Request | Which lines of the items contain the word "BoardDeleteController"? Show each such line in full, and treat case as significant.

+---+

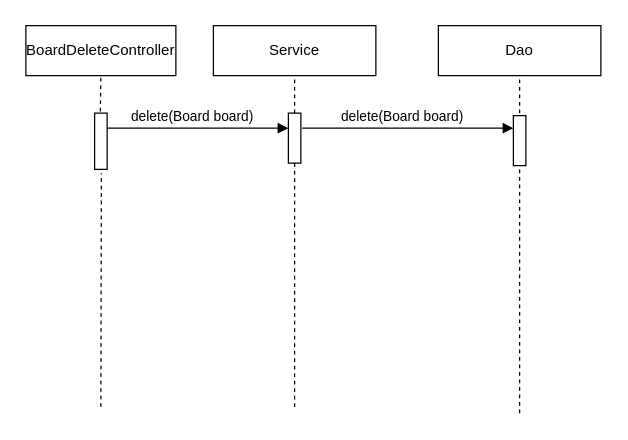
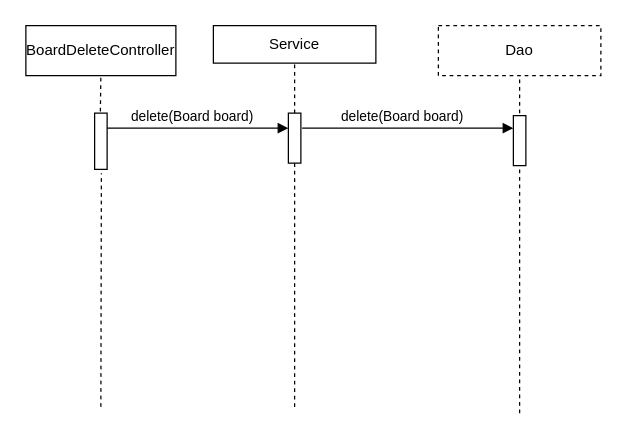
  <mxCell id="0" />
  <mxCell id="1" parent="0" />
  <mxCell id="2" value="BoardDeleteController" style="rounded=0;whiteSpace=wrap;html=1;" parent="1" vertex="1"><mxGeometry x="20" y="20" width="120" height="40" as="geometry" /></mxCell>
- <mxCell id="3" value="Service" style="rounded=0;whiteSpace=wrap;html=1;" parent="1" vertex="1"><mxGeometry x="170" y="20" width="130" height="40" as="geometry" /></mxCell>
- <mxCell id="4" value="Dao" style="rounded=0;whiteSpace=wrap;html=1;" parent="1" vertex="1"><mxGeometry x="350" y="20" width="130" height="40" as="geometry" /></mxCell>
+ <mxCell id="3" value="Service" style="rounded=0;whiteSpace=wrap;html=1;" parent="1" vertex="1"><mxGeometry x="170" y="20" width="130" height="30" as="geometry" /></mxCell>
+ <mxCell id="4" value="Dao" style="rounded=0;whiteSpace=wrap;html=1;dashed=1;" parent="1" vertex="1"><mxGeometry x="350" y="20" width="130" height="40" as="geometry" /></mxCell>
  <mxCell id="5" value="" style="endArrow=none;dashed=1;html=1;entryX=0.5;entryY=1;entryDx=0;entryDy=0;" parent="1" target="3" edge="1"><mxGeometry width="50" height="50" relative="1" as="geometry"><mxPoint x="235" y="90" as="sourcePoint" /><mxPoint x="230" y="250" as="targetPoint" /></mxGeometry></mxCell>
  <mxCell id="6" value="" style="endArrow=none;dashed=1;html=1;entryX=0.5;entryY=1;entryDx=0;entryDy=0;" parent="1" target="4" edge="1"><mxGeometry width="50" height="50" relative="1" as="geometry"><mxPoint x="415" y="330" as="sourcePoint" /><mxPoint x="185" y="70" as="targetPoint" /></mxGeometry></mxCell>
  <mxCell id="7" value="" style="endArrow=none;dashed=1;html=1;entryX=0.5;entryY=1;entryDx=0;entryDy=0;" parent="1" edge="1"><mxGeometry width="50" height="50" relative="1" as="geometry"><mxPoint x="235" y="325" as="sourcePoint" /><mxPoint x="235" y="130" as="targetPoint" /></mxGeometry></mxCell>
  <mxCell id="8" value="" style="html=1;points=[];perimeter=orthogonalPerimeter;" parent="1" vertex="1"><mxGeometry x="230" y="90" width="10" height="40" as="geometry" /></mxCell>
  <mxCell id="9" value="" style="html=1;points=[];perimeter=orthogonalPerimeter;" parent="1" vertex="1"><mxGeometry x="75" y="90" width="10" height="45" as="geometry" /></mxCell>
  <mxCell id="10" value="" style="html=1;points=[];perimeter=orthogonalPerimeter;" parent="1" vertex="1"><mxGeometry x="410" y="92" width="10" height="40" as="geometry" /></mxCell>
  <mxCell id="11" value="delete(Board board)" style="html=1;verticalAlign=bottom;endArrow=block;" parent="1" edge="1"><mxGeometry x="-0.058" width="80" relative="1" as="geometry"><mxPoint x="85" y="102" as="sourcePoint" /><mxPoint x="230" y="102" as="targetPoint" /><mxPoint as="offset" /></mxGeometry></mxCell>
  <mxCell id="12" value="delete(Board board)" style="html=1;verticalAlign=bottom;endArrow=block;" parent="1" edge="1"><mxGeometry x="-0.058" width="80" relative="1" as="geometry"><mxPoint x="241" y="102" as="sourcePoint" /><mxPoint x="410" y="102" as="targetPoint" /><mxPoint as="offset" /></mxGeometry></mxCell>
  <mxCell id="13" value="" style="endArrow=none;dashed=1;html=1;entryX=0.54;entryY=1.071;entryDx=0;entryDy=0;entryPerimeter=0;" parent="1" target="9" edge="1"><mxGeometry width="50" height="50" relative="1" as="geometry"><mxPoint x="80" y="325" as="sourcePoint" /><mxPoint x="245" y="140" as="targetPoint" /></mxGeometry></mxCell>
  <mxCell id="14" value="" style="endArrow=none;dashed=1;html=1;entryX=0.5;entryY=1;entryDx=0;entryDy=0;exitX=0.46;exitY=-0.031;exitDx=0;exitDy=0;exitPerimeter=0;" parent="1" source="9" target="2" edge="1"><mxGeometry width="50" height="50" relative="1" as="geometry"><mxPoint x="255" y="170" as="sourcePoint" /><mxPoint x="255" y="150" as="targetPoint" /></mxGeometry></mxCell>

+---+

Answer to this exercise |
  <mxCell id="2" value="BoardDeleteController" style="rounded=0;whiteSpace=wrap;html=1;" parent="1" vertex="1"><mxGeometry x="20" y="20" width="120" height="40" as="geometry" /></mxCell>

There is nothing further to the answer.